EXERCISE
Can you put every line of text in the data below into a JSON list of strings, one string per line, with blank lines left out? Keep the pictures out of your answer.

PROVIDED ENTRIES
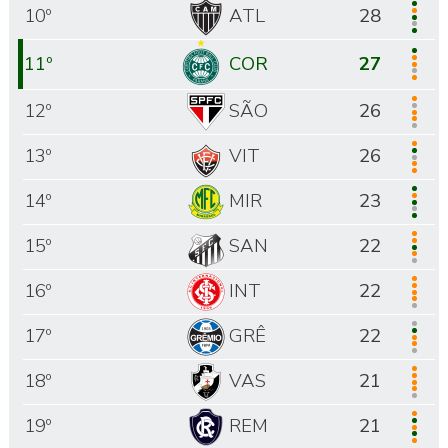
10º
ATL
28
11º
COR
27
12º
SÃO
26
13º
VIT
26
14º
MIR
23
15º
SAN
22
16º
INT
22
17º
GRÊ
22
18º
VAS
21
19º
REM
21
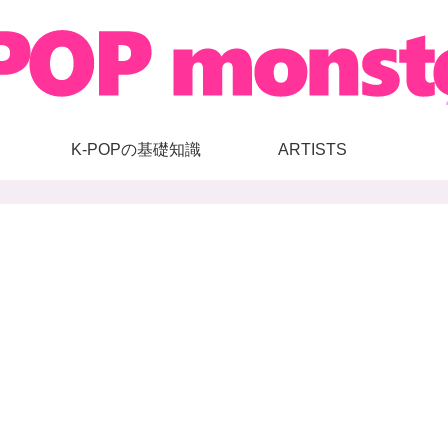
K-POPの基礎知識
ARTISTS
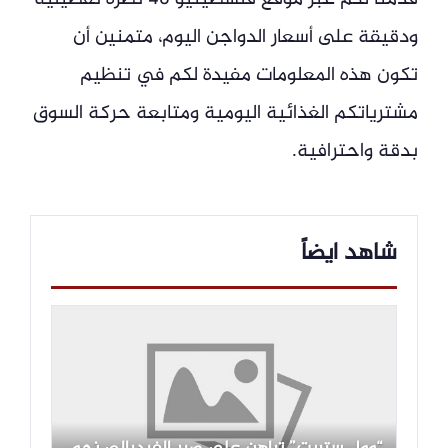
ودقيقة على أسعار الدواجن اليوم، متمنين أن
تكون هذه المعلومات مفيدة لكم في تنظيم
مشترياتكم الغذائية اليومية ومتابعة حركة السوق
بدقة واحترافية.
شاهد ايضاً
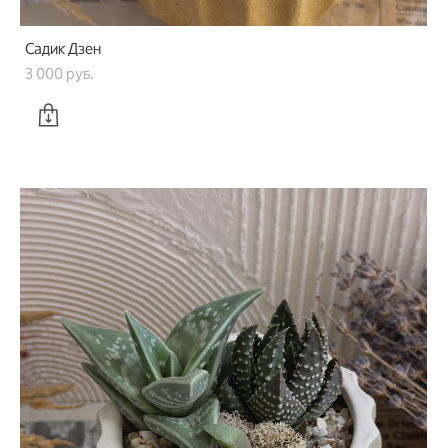
Садик Дзен
3 000 pуб.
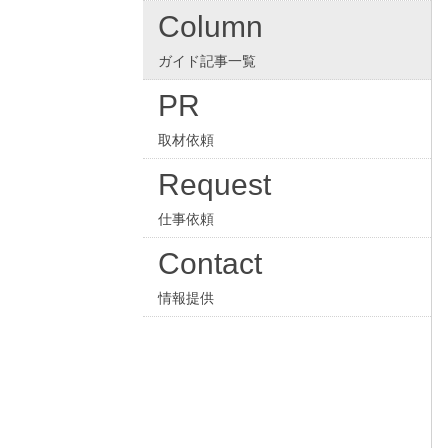
Column
ガイド記事一覧
PR
取材依頼
Request
仕事依頼
Contact
情報提供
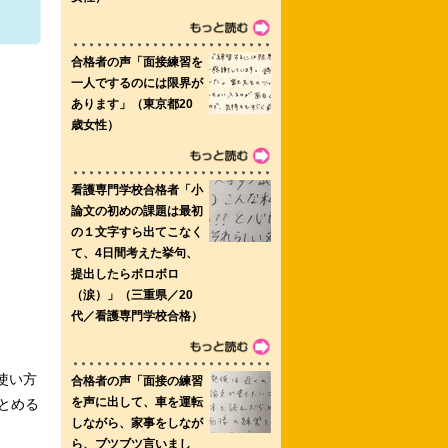
。
澤高等看護学院
校
部 視能訓練士就職指導
護専門学校 東京山手メディカルセンタ
使い方
とめる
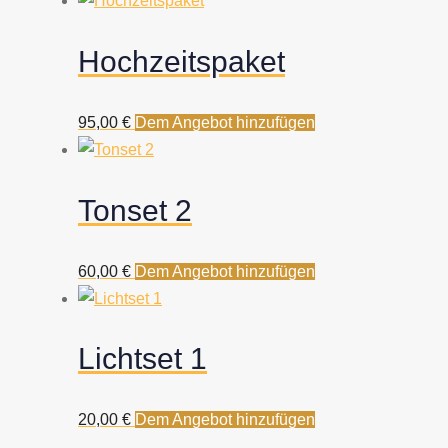
Hochzeitspaket
95,00
€
Dem Angebot hinzufügen
Tonset 2
60,00
€
Dem Angebot hinzufügen
Lichtset 1
20,00
€
Dem Angebot hinzufügen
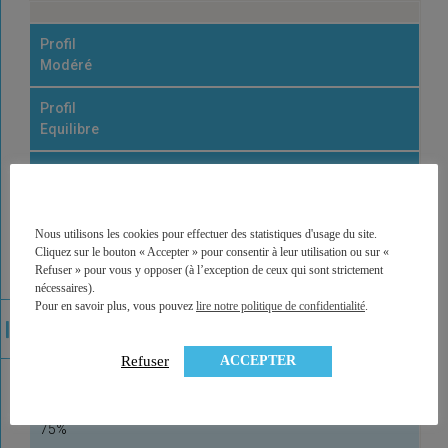
Profil
Modéré
Profil
Equilibre
Profil
Dynamique
Nous utilisons les cookies pour effectuer des statistiques d'usage du site.
Profil
Cliquez sur le bouton « Accepter » pour consentir à leur utilisation ou sur «
Offensif
Refuser » pour vous y opposer (à l’exception de ceux qui sont strictement
nécessaires).
Part max en actifs risqués
Pour en savoir plus, vous pouvez
lire notre politique de confidentialité
.
25%
ACCEPTER
Refuser
50%
75%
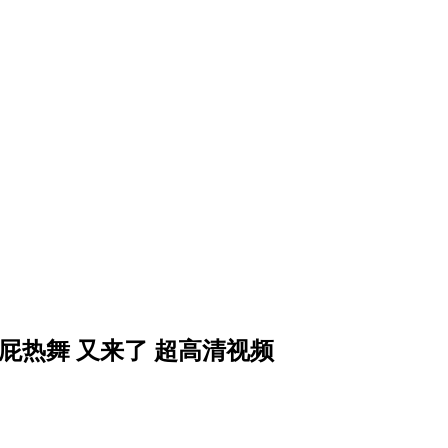
aphy 大屁屁热舞 又来了 超高清视频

FINISHED TASK
[
  "10º",
  "ATL",
  "28",
  "11º",
  "COR",
  "27",
  "12º",
  "SÃO",
  "26",
  "13º",
  "VIT",
  "26",
  "14º",
  "MIR",
  "23",
  "15º",
  "SAN",
  "22",
  "16º",
  "INT",
  "22",
  "17º",
  "GRÊ",
  "22",
  "18º",
  "VAS",
  "21",
  "19º",
  "REM",
  "21",
  "K-POPの基礎知識",
  "ARTISTS",
  "ودقيقة على أسعار الدواجن اليوم، متمنين أن",
  "تكون هذه المعلومات مفيدة لكم في تنظيم",
  "مشترياتكم الغذائية اليومية ومتابعة حركة السوق",
  "بدقة واحترافية.",
  "شاهد ايضاً",
  "Садик Дзен",
  "3 000 pуб.",
  "Column",
  "ガイド記事一覧",
  "PR",
  "取材依頼",
  "Request",
  "仕事依頼",
  "Contact",
  "情報提供",
  "。",
  "澤高等看護学院",
  "校",
  "部 視能訓練士就職指導",
  "護専門学校 東京山手メディカルセンタ",
  "使い方",
  "とめる",
  "Hochzeitspaket",
  "95,00",
  "€",
  "Dem Angebot hinzufügen",
  "Tonset 2",
  "60,00",
  "€",
  "Dem Angebot hinzufügen",
  "Lichtset 1",
  "20,00",
  "€",
  "Dem Angebot hinzufügen",
  "Profil",
  "Modéré",
  "Profil",
  "Equilibre",
  "Profil",
  "Dynamique",
  "Nous utilisons les cookies pour effectuer des statistiques d'usage du site.",
  "Profil",
  "Cliquez sur le bouton « Accepter » pour consentir à leur utilisation ou sur «",
  "Offensif",
  "Refuser » pour vous y opposer (à l’exception de ceux qui sont strictement",
  "nécessaires).",
  "Part max en actifs risqués",
  "Pour en savoir plus, vous pouvez",
  "lire notre politique de confidentialité",
  ".",
  "25%",
  "ACCEPTER",
  "Refuser",
  "50%",
  "75%",
  "aphy 大屁屁热舞 又来了 超高清视频"
]